IN Brief:
- GS1 UK and Barbour ABI estimate poor product information costs construction up to £3.8bn annually.
- Fragmented records contribute to manual checking, rework, delays, and uncertain product substitutions.
- Building Safety Act duties are increasing demand for structured and traceable information.
GS1 UK and Barbour ABI have estimated that fragmented and inconsistent construction-product information could be costing the UK industry as much as £3.8bn each year.
The research connects weak information management with repeated manual checking, delayed procurement, rework, uncertain substitutions, and difficulties transferring accurate records between manufacturers, distributors, designers, contractors, and asset owners.
More than half of the construction professionals surveyed identified inadequate digitalisation as a source of inefficiency. Product data frequently remains divided between PDFs, technical sheets, spreadsheets, emails, portals, specification systems, and internal databases that use different naming and classification structures.
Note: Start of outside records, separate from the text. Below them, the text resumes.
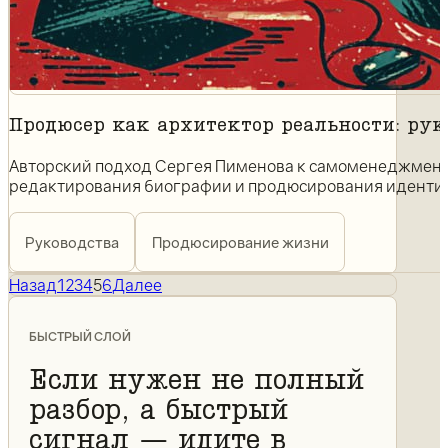
Продюсер как архитектор реальности: ру
Авторский подход Сергея Пименова к самоменеджменту,
редактирования биографии и продюсирования иденти
Руководства
Продюсирование жизни
Назад
1
2
3
4
5
6
Далее
БЫСТРЫЙ СЛОЙ
Если нужен не полный
разбор, а быстрый
сигнал — идите в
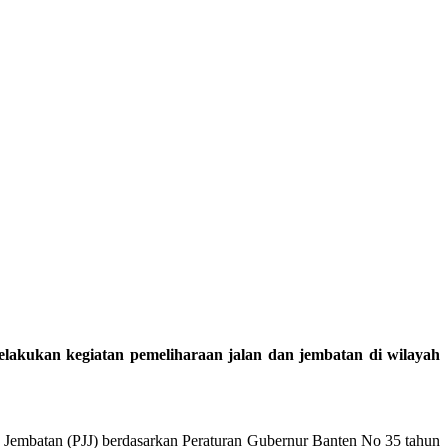
kan kegiatan pemeliharaan jalan dan jembatan di wilayah
embatan (PJJ) berdasarkan Peraturan Gubernur Banten No 35 tahun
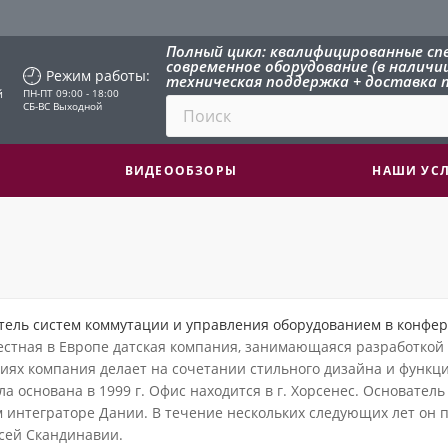
Полный цикл: квалифицированные сп
современное оборудование (в наличии 
Режим работы:
техническая поддержка + доставка п
й
ПН-ПТ 09:00 - 18:00
СБ-ВС Выходной
ВИДЕООБЗОРЫ
НАШИ УС
тель систем коммутации и управления оборудованием в конфер
вестная в Европе датская компания, занимающаяся разработкой
иях компания делает на сочетании стильного дизайна и функц
а основана в 1999 г. Офис находится в г. Хорсенес. Основатель
 интеграторе Дании. В течение нескольких следующих лет он 
всей Скандинавии.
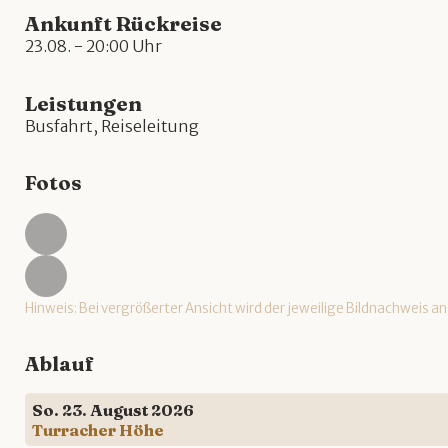
Ankunft Rückreise
23.08. - 20:00 Uhr
Leistungen
Busfahrt, Reiseleitung
Fotos
Hinweis: Bei vergrößerter Ansicht wird der jeweilige Bildnachweis a
Ablauf
So. 23. August 2026
Turracher Höhe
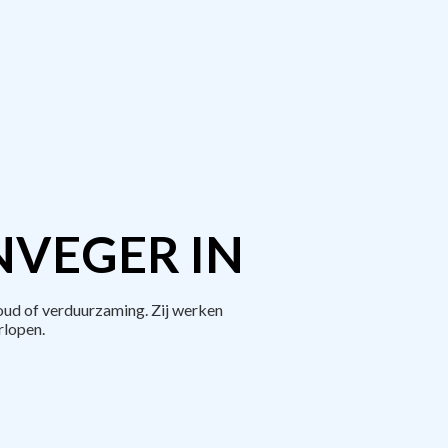
NVEGER IN
ud of verduurzaming. Zij werken
rlopen.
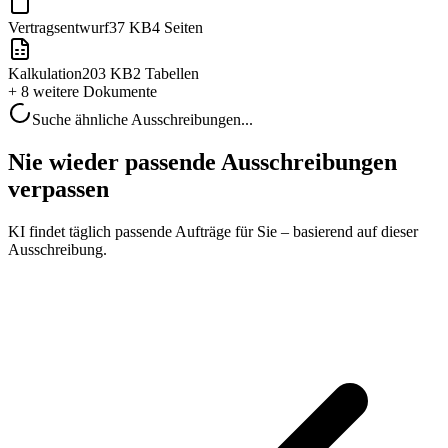
Vertragsentwurf
37 KB
4 Seiten
Kalkulation
203 KB
2 Tabellen
+ 8 weitere
Dokumente
Suche ähnliche Ausschreibungen...
Nie wieder passende Ausschreibungen
verpassen
KI findet täglich passende Aufträge für Sie – basierend auf dieser
Ausschreibung.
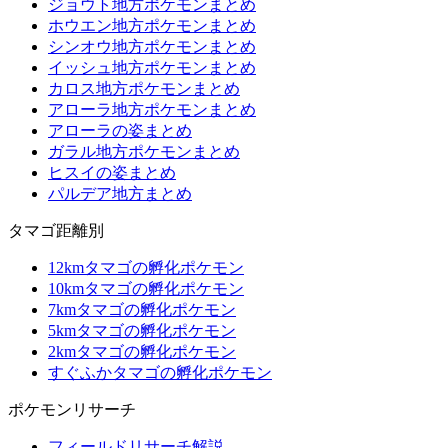
ジョウト地方ポケモンまとめ
ホウエン地方ポケモンまとめ
シンオウ地方ポケモンまとめ
イッシュ地方ポケモンまとめ
カロス地方ポケモンまとめ
アローラ地方ポケモンまとめ
アローラの姿まとめ
ガラル地方ポケモンまとめ
ヒスイの姿まとめ
パルデア地方まとめ
タマゴ距離別
12kmタマゴの孵化ポケモン
10kmタマゴの孵化ポケモン
7kmタマゴの孵化ポケモン
5kmタマゴの孵化ポケモン
2kmタマゴの孵化ポケモン
すぐふかタマゴの孵化ポケモン
ポケモンリサーチ
フィールドリサーチ解説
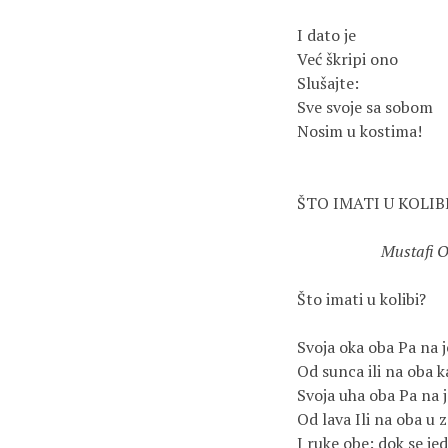
I dato je

Već škripi ono

Slušajte: 

Sve svoje sa sobom

Nosim u kostima!

ŠTO IMATI U KOLIBI
Mustafi 
Što imati u kolibi?

Svoja oka oba Pa na j
Od sunca ili na oba k
Svoja uha oba Pa na 
Od lava Ili na oba u z
I ruke obe: dok se j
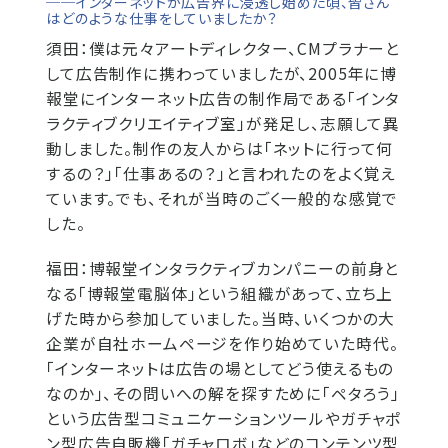
──インターネットが広告界に浸透し始めた頃、皆さん
はどのような仕事をしていましたか？
須田：
僕は元々アートディレクター、CMプラナーと
して広告制作に携わっていましたが、2005年に博
報堂にインターネット広告の制作局である「インタ
ラクティブクリエイティブ室」が発足し、志願して異
動しました。制作の友人からは「ネットに行って何
するの？」「仕事あるの？」と言われたのをよく覚え
ています。でも、それが当時のごく一般的な感覚で
した。
福田：
博報堂インタラクティブカンパニーの前身と
なる「博報堂電脳体」という組織があって、立ち上
げた時から参加していました。当時、いくつかの大
企業が自社ホームページを作り始めていた時代。
「インターネットは広告の場としてどう使えるもの
なのか」、その問いへの解を探すために「ペタろう」
という広告型コミュニケーションツールやガチャポ
ン型広告自販機「ガチャロボ」などのコンテンツ型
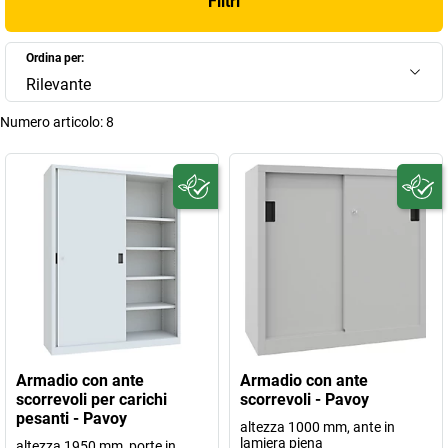
Filtri
Ordina per:
Rilevante
Numero articolo:
8
Armadio con ante
Armadio con ante
scorrevoli per carichi
scorrevoli - Pavoy
pesanti - Pavoy
altezza 1000 mm, ante in
lamiera piena
altezza 1950 mm, porte in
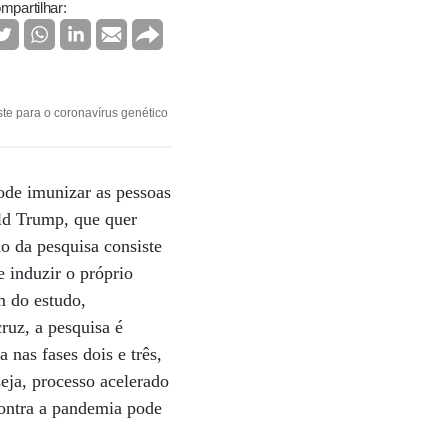
mpartilhar:
te para o coronavírus genético
ode imunizar as pessoas
ld Trump, que quer
o da pesquisa consiste
 induzir o próprio
m do estudo,
ruz, a pesquisa é
 nas fases dois e três,
seja, processo acelerado
contra a pandemia pode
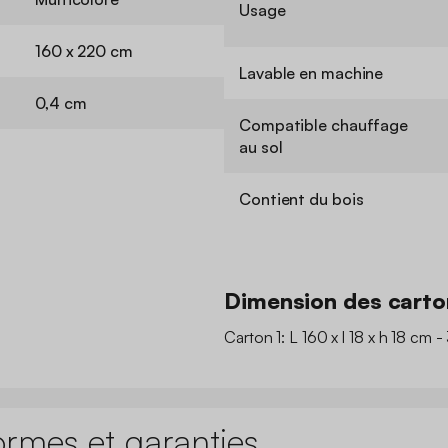
Usage
160 x 220 cm
Lavable en machine
0,4 cm
Compatible chauffage
au sol
Contient du bois
Dimension des carto
Carton 1: L 160 x l 18 x h 18 cm -
ormes et garanties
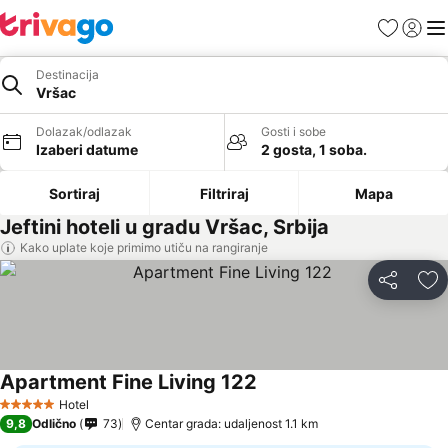
Favoriti
Prijavi
Men
Destinacija
Vršac
Dolazak/odlazak
Gosti i sobe
Izaberi datume
2 gosta, 1 soba.
Sortiraj
Filtriraj
Mapa
Jeftini hoteli u gradu Vršac, Srbija
Kako uplate koje primimo utiču na rangiranje
Deli
Do
Apartment Fine Living 122
Pogledaj cene
Hotel
5 Zvezdice
9,8
Odlično
73
Centar grada: udaljenost 1.1 km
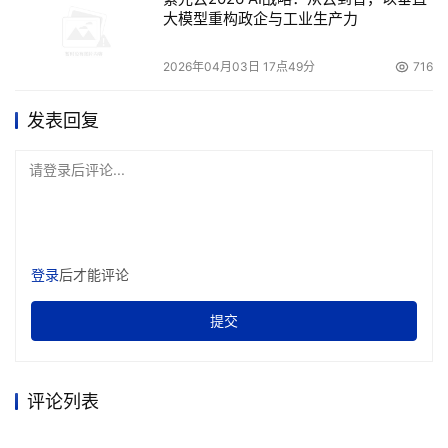
大模型重构政企与工业生产力
2026年04月03日 17点49分
716
发表回复
请登录后评论...
登录
后才能评论
提交
评论列表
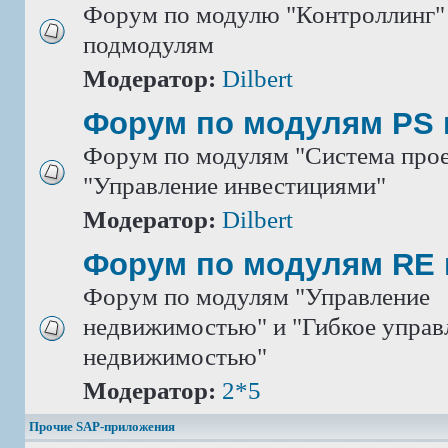
Форум по модулю "Контроллинг" 
подмодулям
Модератор:
Dilbert
Форум по модулям PS 
Форум по модулям "Система прое
"Управление инвестициями"
Модератор:
Dilbert
Форум по модулям RE 
Форум по модулям "Управление
недвижимостью" и "Гибкое управ
недвижимостью"
Модератор:
2*5
Прочие SAP-приложения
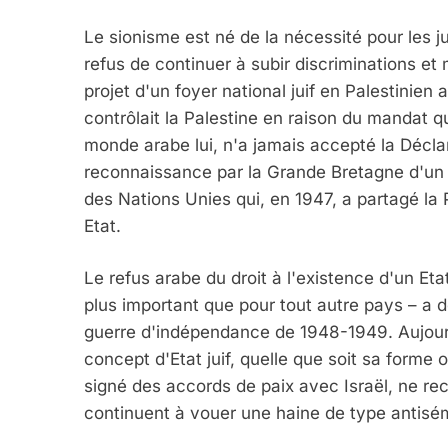
Le sionisme est né de la nécessité pour les ju
refus de continuer à subir discriminations et
projet d'un foyer national juif en Palestinie
contrôlait la Palestine en raison du mandat q
monde arabe lui, n'a jamais accepté la Déclara
reconnaissance par la Grande Bretagne d'un p
des Nations Unies qui, en 1947, a partagé la P
Etat.
Le refus arabe du droit à l'existence d'un Etat
plus important que pour tout autre pays – a 
guerre d'indépendance de 1948-1949. Aujour
concept d'Etat juif, quelle que soit sa forme o
signé des accords de paix avec Israël, ne rec
continuent à vouer une haine de type antisém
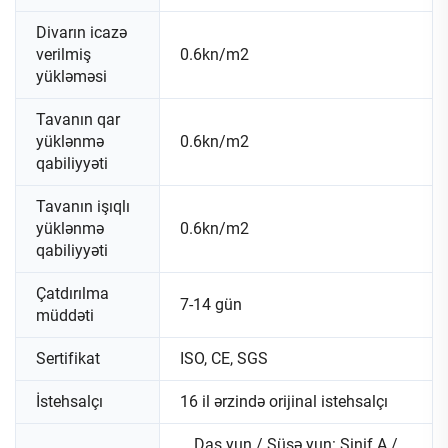
Divarın icazə
verilmiş
0.6kn/m2
yükləməsi
Tavanın qar
yüklənmə
0.6kn/m2
qabiliyyəti
Tavanın işıqlı
yüklənmə
0.6kn/m2
qabiliyyəti
Çatdırılma
7-14 gün
müddəti
Sertifikat
ISO, CE, SGS
İstehsalçı
16 il ərzində orijinal istehsalçı
Daş yun / Şüşə yun: Sinif A /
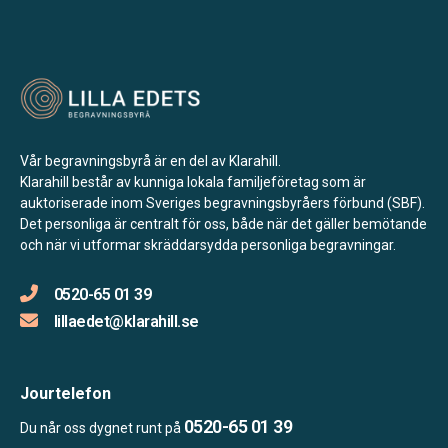
Vår begravningsbyrå är en del av Klarahill.
Klarahill består av kunniga lokala familjeföretag som är
auktoriserade inom Sveriges begravningsbyråers förbund (SBF).
Det personliga är centralt för oss, både när det gäller bemötande
och när vi utformar skräddarsydda personliga begravningar.
0520-65 01 39
lillaedet@klarahill.se
Jourtelefon
0520-65 01 39
Du når oss dygnet runt på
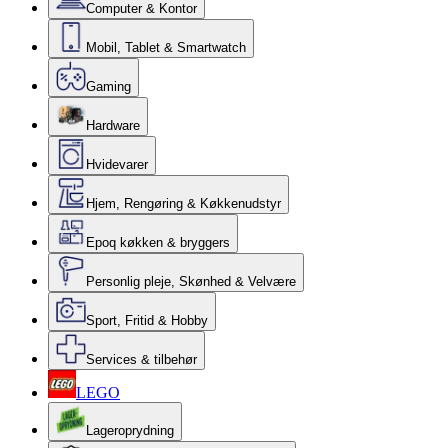
Computer & Kontor
Mobil, Tablet & Smartwatch
Gaming
Hardware
Hvidevarer
Hjem, Rengøring & Køkkenudstyr
Epoq køkken & bryggers
Personlig pleje, Skønhed & Velvære
Sport, Fritid & Hobby
Services & tilbehør
LEGO
Lageroprydning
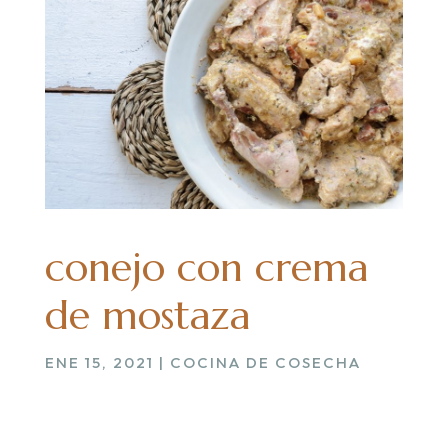
conejo con crema
de mostaza
ENE 15, 2021
|
COCINA DE COSECHA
As a product moves through the supply chain, those differences become harder to reconcile. Manufacturers may hold current performance, certification, maintenance, and traceability information, while designers, merchants, subcontractors, and principal contractors retain separate versions.
Changes made during procurement or construction do not always flow back into the project record, leaving estimators to confirm basic dimensions, procurement teams to compare incomplete technical information, and site teams to work from documents that may no longer describe the product delivered.
Substitution creates a particularly sensitive point of failure. A proposed replacement may appear similar in cost and general function while differing in fire, acoustic, structural, durability, environmental, installation, or maintenance performance.
Without structured information, technical assessment becomes a manual exercise carried out under programme pressure. Approval can then depend on staff locating the right certification, checking its scope, confirming compatibility with adjoining products, and recording why the substitution was accepted.
Building Safety Act duties have raised the consequences of weak information control. Higher-risk building dutyholders must maintain a dependable evidence trail covering design decisions, product selection, changes, installation, and handover, with incomplete or inconsistent product records undermining the golden thread.
The £3.8bn estimate also exposes a wider productivity problem. Construction has invested heavily in modelling, coordination, planning, and field technology, yet many workflows still begin with somebody searching for the latest document and checking whether it describes the product actually procured.
Digital platforms cannot correct that weakness when the underlying information lacks common identifiers, ownership, or update processes. A new interface can reproduce the same fragmented records unless manufacturers and project teams agree how products are named, classified, versioned, and connected with physical assets.
GS1 standards use persistent identifiers so that products, locations, and logistics units can be recognised across different organisations and software systems. Construction adoption has developed more slowly than in retail, healthcare, and food, partly because building products are often configured, combined, or installed within larger systems.
That complexity increases the need for traceability. A façade, fire door, ceiling, roofing build-up, or M&E installation can contain products from several manufacturers, each carrying separate certification, batch information, approved applications, and installation requirements.
The project record must therefore show more than the identity of an individual component. It also needs to explain how products were combined, where they were installed, whether the arrangement matched the approved design, and how subsequent changes were authorised.
Gateway 2 has already increased the amount of coordinated technical information required before construction begins on higher-risk buildings. Better-defined client requirements and earlier technical coordination are becoming central to approval because unresolved specifications and poorly controlled changes prevent a design from being assessed as a coherent whole.
Manufacturers face a growing data burden as environmental product declarations, embodied-carbon figures, responsible-sourcing evidence, digital product passports, maintenance information, and end-of-life requirements become more prominent. Reissuing that information through inconsistent documents creates cost for the manufacturer and for every business that subsequently interprets it.
Structured information can shorten comparison, reduce duplicated entry, support more accurate quantities, strengthen warranty records, and improve the transfer of operating and maintenance data. It can also make substitutions faster by exposing technical differences before products reach site.
Responsibility remains distributed across the project team. Manufacturers control source data, specifiers define requirements, contractors manage procurement and change, installers create site records, and clients inherit the completed asset.
No single software purchase can resolve a process in which those roles remain unclear. The necessary improvement combines interoperable standards with disciplined information ownership from specification through procurement, installation, commissioning, handover, and operation.
The estimated annual loss gives financial weight to an issue often treated as administration. Product information now influences cost, programme, safety, carbon reporting, quality, and long-term asset management, making its accuracy part of construction delivery rather than a record assembled after the building is complete.